= Plant Gene Expression Center =

USDA research center in Albany, California

The Plant Gene Expression Center (PGEC) is a research center in Albany, California. It was established in 1987 as a cooperative venture between the Agricultural Research Service of the United States Department of Agriculture and the University of California, Berkeley. The center focuses on plant molecular biology and gene regulation.

==History==

The PGEC began operations in 1987. Abelson described the center in Science as a USDA program located in an academic setting, set up with the aim of accelerating the use of recombinant DNA technologies in plants by USDA scientists. The Science article described the center as emphasizing basic research rather than short-term commercial outcomes. Founding director Gerald G. Still said in 2007 that PGEC emerged from USDA efforts in the late 1970s and early 1980s to strengthen basic plant biology research. Still described PGEC as a joint federal-academic research model focused on plant gene expression and development, and he said that this "blending of two diverse institutional cultures" was unusual and led to greater productivity. To get started, the center recruited a small group of principal investigators and provided centralized facilities.

==Organization==

The PGEC is located at the USDA Western Regional Research Center in Albany, California. The center is jointly associated with USDA ARS and UC Berkeley. PGEC principal investigators may hold both USDA and UC Berkeley affiliations, while graduate students and postdoctoral researchers from UC Berkeley conduct research at the center. Former director Still described the center as a way to connect federal laboratories, universities, and the wider plant science community.

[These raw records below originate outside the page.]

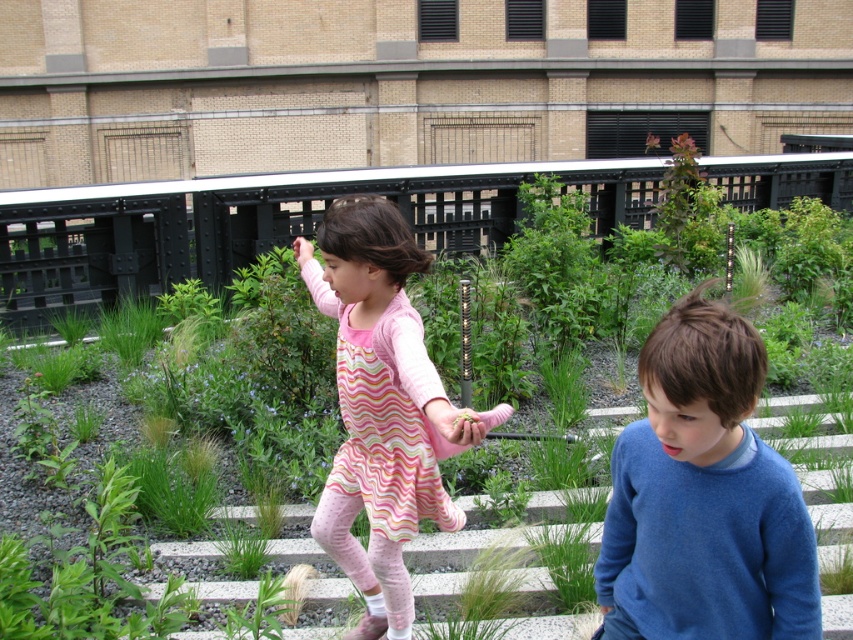
Question: Which of the following is the farthest from the observer?

Choices:
 (A) (776, 474)
 (B) (19, 209)

Answer: (B)

Question: Is green grass at center wider than pink striped dress at center?

Choices:
 (A) no
 (B) yes

Answer: (B)

Question: Among these objects, which one is farthest from the camera?

Choices:
 (A) green grass at center
 (B) pink striped dress at center
 (C) white concrete stairs at center
 (D) blue cotton sweater at lower right

Answer: (A)

Question: Does blue cotton sweater at lower right have a lesser width compared to pink striped dress at center?

Choices:
 (A) yes
 (B) no

Answer: (A)

Question: Which object is positioned farthest from the pink striped dress at center?

Choices:
 (A) green grass at center
 (B) white concrete stairs at center
 (C) blue cotton sweater at lower right

Answer: (A)

Question: Does blue cotton sweater at lower right appear on the right side of white concrete stairs at center?

Choices:
 (A) no
 (B) yes

Answer: (A)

==Research and associated researchers==

Research areas at the PGEC include gene expression, plant development, and physiological responses in plants, with program areas including transcriptional regulation, signal transduction, and responses to environmental and hormonal cues. The PGEC has emphasized basic research in plant molecular biology from its start. Still’s 2007 account connected early PGEC work with plant gene cloning, functional characterization of plant genes, transgenic plant systems, and molecular genetic approaches in plants. Current research at the site includes light signaling, hormone-regulated growth, reproductive development, and stress responses.

The center has also focused on the development of molecular tools and materials intended for use by plant geneticists and breeders. As part of this work, both its researchers and collaborating researchers have sought to apply these approaches and resources to agriculturally important problems.

Several ARS scientists associated with PGEC have been elected members of the National Academy of Sciences, including Sarah Hake, Barbara Baker, Athanasios Theologis, and Peter Quail. Researchers associated with the PGEC in its early years included Sheila M. McCormick, Michael F. Fromm, and David W. Ow.